### TASK INSTRUCTIONS
Below are the records; count how many of their lines hold the string "Color" and give the number alone.

─── MATERIALS PROVIDED ───

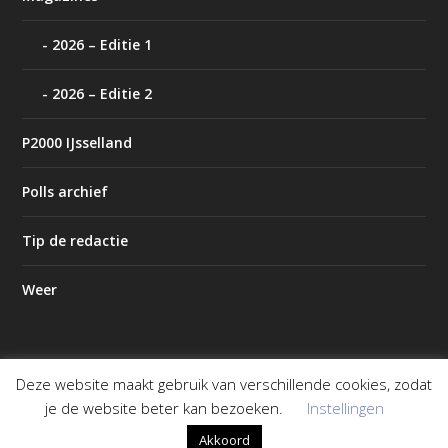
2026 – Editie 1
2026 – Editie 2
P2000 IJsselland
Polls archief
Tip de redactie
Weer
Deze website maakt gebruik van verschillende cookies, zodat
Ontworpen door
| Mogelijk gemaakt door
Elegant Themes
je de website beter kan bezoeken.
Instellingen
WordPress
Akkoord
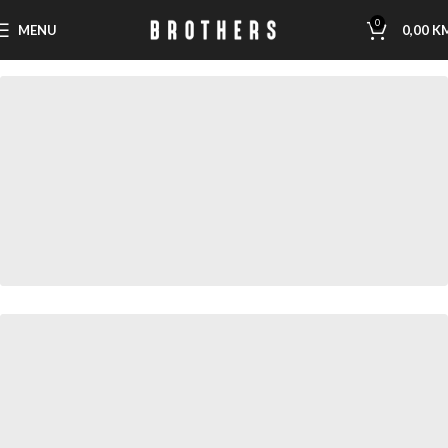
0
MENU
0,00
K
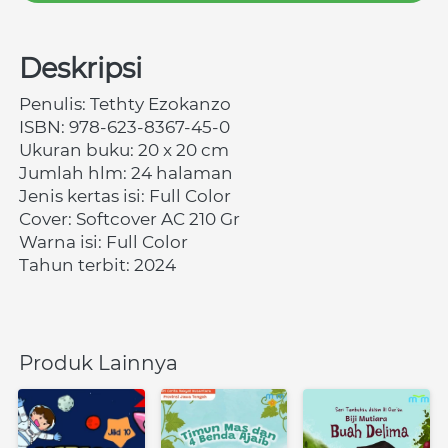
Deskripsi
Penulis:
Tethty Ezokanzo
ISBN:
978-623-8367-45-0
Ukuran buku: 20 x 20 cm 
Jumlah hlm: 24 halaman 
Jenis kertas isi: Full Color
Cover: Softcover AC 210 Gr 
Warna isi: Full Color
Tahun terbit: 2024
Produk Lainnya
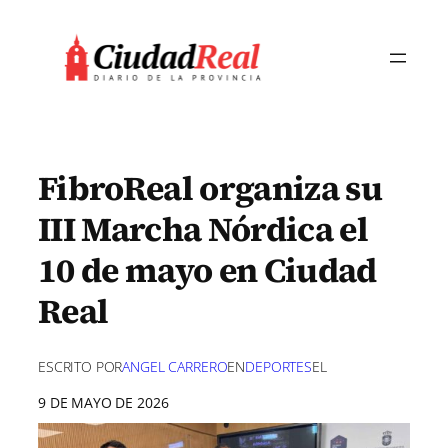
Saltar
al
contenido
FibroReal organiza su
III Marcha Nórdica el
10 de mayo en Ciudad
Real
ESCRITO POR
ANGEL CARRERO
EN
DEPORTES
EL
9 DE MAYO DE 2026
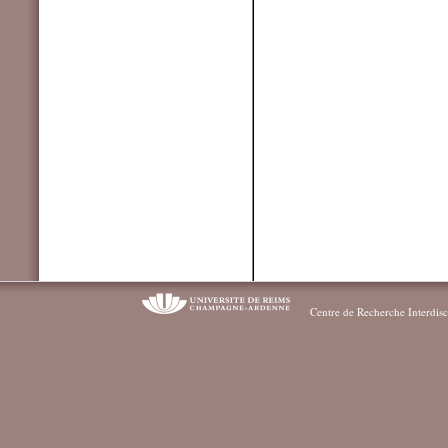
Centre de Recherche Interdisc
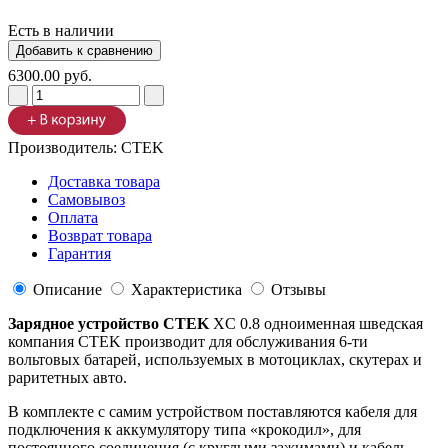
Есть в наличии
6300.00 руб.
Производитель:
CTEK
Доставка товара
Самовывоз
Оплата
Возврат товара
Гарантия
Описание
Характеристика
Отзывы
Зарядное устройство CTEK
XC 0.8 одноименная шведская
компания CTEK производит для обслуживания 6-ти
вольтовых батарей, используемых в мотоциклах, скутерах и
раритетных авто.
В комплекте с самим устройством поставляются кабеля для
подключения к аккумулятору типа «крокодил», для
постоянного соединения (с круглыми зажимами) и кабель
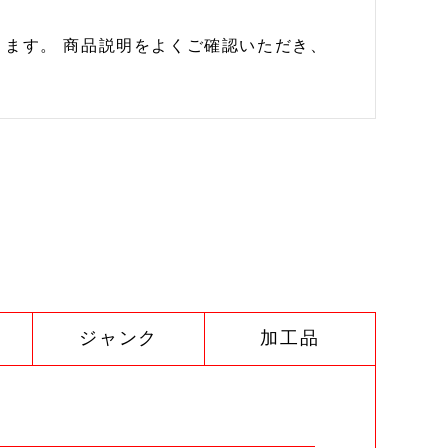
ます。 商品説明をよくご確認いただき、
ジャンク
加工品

───

### ANSWER TO THIS EXERCISE
2